Hoofstuk 4 van het decreet lokaal sociaal beleid heeft aan de lokale besturen een duidelijk opdracht toegekend. Als regisseurs van het lokaal sociaal beleid moet het lokaal bestuur werk maken van een maximale toegankelijkheid van de lokale sociale hulp- en dienstverlening voor de bevolking en daarbij moet bijzondere aandacht worden besteed aan de onderbescherming.
Daartoe bouwt het lokaal bestuur een Sociaal Huis uit. Het Sociaal Huis moet een herkenbaar lokaal aanspreekpunt zijn voor burgers met betrekking tot het aanbod van lokale sociale hulp- en dienstverlening. Vanuit dit Sociaal Huis wordt, onder regie van het lokale bestuur, een samenwerkingsverband geïntegreerd breed onthaal gerealiseerd dat minstens het openbaar centrum voor maatschappelijk welzijn, het erkende centrum voor algemeen welzijnswerk en de erkende diensten maatschappelijk werk van de ziekenfondsen omvat (verplichte actoren). Het decreet lokaal sociaal beleid heeft expliciet vermeld dat het lokaal bestuur dat geïntegreerd breed onthaal ook mag realiseren in samenwerking met andere lokale besturen.
Met deze uitgangspunten voor ogen is er in onze regio een overleg op gang gekomen met de 5 lokale besturen (gemeenten en OCMWs van Deinze, De Pinte, Nazareth, Sint-Martens-Latem en Zulte), het CAW en de diensten maatschappelijk werk van de mutualiteiten, allen ook kernleden van de Eerstelijnszone Schelde en Leie.

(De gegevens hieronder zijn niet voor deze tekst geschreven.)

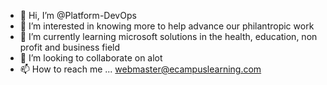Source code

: - 👋 Hi, I’m @Platform-DevOps
- 👀 I’m interested in knowing more to help advance our philantropic work
- 🌱 I’m currently learning microsoft solutions in the health, education, non profit and business field
- 💞️ I’m looking to collaborate on alot
- 📫 How to reach me ...
webmaster@ecampuslearning.com
<!---
Platform-DevOps/Platform-DevOps is a ✨ special ✨ repository because its `README.md` (this file) appears on your GitHub profile.
You can click the Preview link to take a look at your changes.
--->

De idee was dat men best kiest voor een maximale overlapping van werkingsgebieden van verschillende bovengemeentelijke samenwerkingsverbanden in de sector van sociale zaken en welzijn. Het GBO staat los van het verhaal van de Eerstelijnszone maar zal in de toekomst zeker een belangrijke methodiek aanreiken om ook het verhaal van de eerstelijnszone tot een succes te maken.